» **Stored data entries**

■ ■ ■ ■

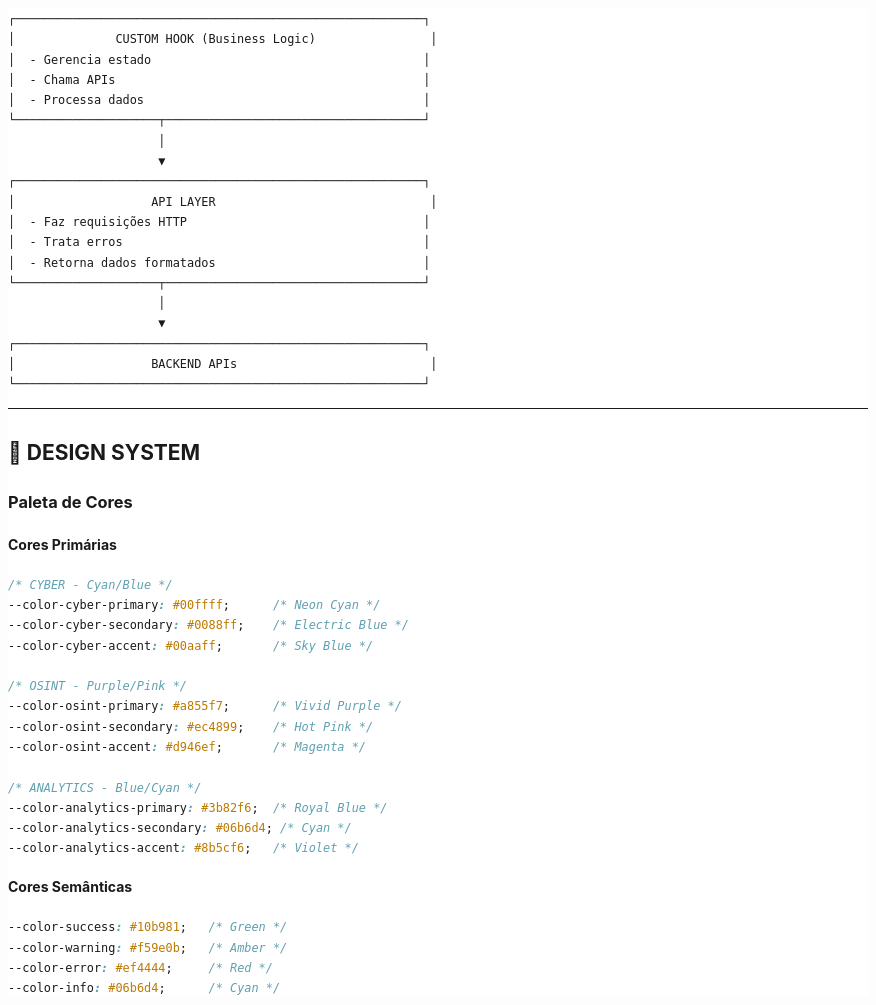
 ```
┌─────────────────────────────────────────────────────────┐
│              CUSTOM HOOK (Business Logic)                │
│  - Gerencia estado                                      │
│  - Chama APIs                                           │
│  - Processa dados                                       │
└────────────────────┬────────────────────────────────────┘
                     │
                     ▼
┌─────────────────────────────────────────────────────────┐
│                   API LAYER                              │
│  - Faz requisições HTTP                                 │
│  - Trata erros                                          │
│  - Retorna dados formatados                             │
└────────────────────┬────────────────────────────────────┘
                     │
                     ▼
┌─────────────────────────────────────────────────────────┐
│                   BACKEND APIs                           │
└─────────────────────────────────────────────────────────┘
```

---

## 🎨 DESIGN SYSTEM

### Paleta de Cores

#### Cores Primárias
```css
/* CYBER - Cyan/Blue */
--color-cyber-primary: #00ffff;      /* Neon Cyan */
--color-cyber-secondary: #0088ff;    /* Electric Blue */
--color-cyber-accent: #00aaff;       /* Sky Blue */

/* OSINT - Purple/Pink */
--color-osint-primary: #a855f7;      /* Vivid Purple */
--color-osint-secondary: #ec4899;    /* Hot Pink */
--color-osint-accent: #d946ef;       /* Magenta */

/* ANALYTICS - Blue/Cyan */
--color-analytics-primary: #3b82f6;  /* Royal Blue */
--color-analytics-secondary: #06b6d4; /* Cyan */
--color-analytics-accent: #8b5cf6;   /* Violet */
```

#### Cores Semânticas
```css
--color-success: #10b981;   /* Green */
--color-warning: #f59e0b;   /* Amber */
--color-error: #ef4444;     /* Red */
--color-info: #06b6d4;      /* Cyan */
```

■ ■ ■ ■

» **What to work on**
Pick out the lines above containing the word "accent", then copy them.

» **Task response**
--color-cyber-accent: #00aaff;       /* Sky Blue */
--color-osint-accent: #d946ef;       /* Magenta */
--color-analytics-accent: #8b5cf6;   /* Violet */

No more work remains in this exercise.